• _Request_
The lines to extract begin at the one containing "### Conclusion" and run to the end of the listing; set them down exactly and alone.

• _Data for the task_
*** Begin section ***

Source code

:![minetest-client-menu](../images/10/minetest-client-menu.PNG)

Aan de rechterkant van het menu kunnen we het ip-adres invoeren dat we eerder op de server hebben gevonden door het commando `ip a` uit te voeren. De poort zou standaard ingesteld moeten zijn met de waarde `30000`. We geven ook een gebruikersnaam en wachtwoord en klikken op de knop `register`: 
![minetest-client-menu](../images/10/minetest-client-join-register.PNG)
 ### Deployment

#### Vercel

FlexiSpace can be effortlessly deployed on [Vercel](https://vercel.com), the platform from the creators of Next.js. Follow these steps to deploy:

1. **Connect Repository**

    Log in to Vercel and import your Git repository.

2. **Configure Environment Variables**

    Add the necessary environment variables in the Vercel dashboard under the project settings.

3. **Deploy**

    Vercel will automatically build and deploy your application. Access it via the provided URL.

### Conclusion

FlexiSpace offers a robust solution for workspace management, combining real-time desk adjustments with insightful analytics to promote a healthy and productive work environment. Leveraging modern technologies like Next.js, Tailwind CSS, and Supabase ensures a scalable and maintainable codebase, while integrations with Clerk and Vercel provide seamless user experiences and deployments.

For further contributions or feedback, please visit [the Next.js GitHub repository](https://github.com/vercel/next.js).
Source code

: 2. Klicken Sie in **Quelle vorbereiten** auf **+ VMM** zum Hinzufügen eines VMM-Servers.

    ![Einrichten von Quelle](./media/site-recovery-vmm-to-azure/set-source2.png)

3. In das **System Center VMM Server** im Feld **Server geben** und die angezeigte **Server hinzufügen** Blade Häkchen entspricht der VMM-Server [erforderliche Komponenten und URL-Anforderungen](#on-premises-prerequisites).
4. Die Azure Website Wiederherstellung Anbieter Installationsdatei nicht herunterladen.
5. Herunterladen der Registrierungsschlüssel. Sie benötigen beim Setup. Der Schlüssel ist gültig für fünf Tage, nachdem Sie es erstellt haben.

*** End section ***

• _Task response_
### Conclusion

FlexiSpace offers a robust solution for workspace management, combining real-time desk adjustments with insightful analytics to promote a healthy and productive work environment. Leveraging modern technologies like Next.js, Tailwind CSS, and Supabase ensures a scalable and maintainable codebase, while integrations with Clerk and Vercel provide seamless user experiences and deployments.

For further contributions or feedback, please visit [the Next.js GitHub repository](https://github.com/vercel/next.js).
Source code

: 2. Klicken Sie in **Quelle vorbereiten** auf **+ VMM** zum Hinzufügen eines VMM-Servers.

    ![Einrichten von Quelle](./media/site-recovery-vmm-to-azure/set-source2.png)

3. In das **System Center VMM Server** im Feld **Server geben** und die angezeigte **Server hinzufügen** Blade Häkchen entspricht der VMM-Server [erforderliche Komponenten und URL-Anforderungen](#on-premises-prerequisites).
4. Die Azure Website Wiederherstellung Anbieter Installationsdatei nicht herunterladen.
5. Herunterladen der Registrierungsschlüssel. Sie benötigen beim Setup. Der Schlüssel ist gültig für fünf Tage, nachdem Sie es erstellt haben.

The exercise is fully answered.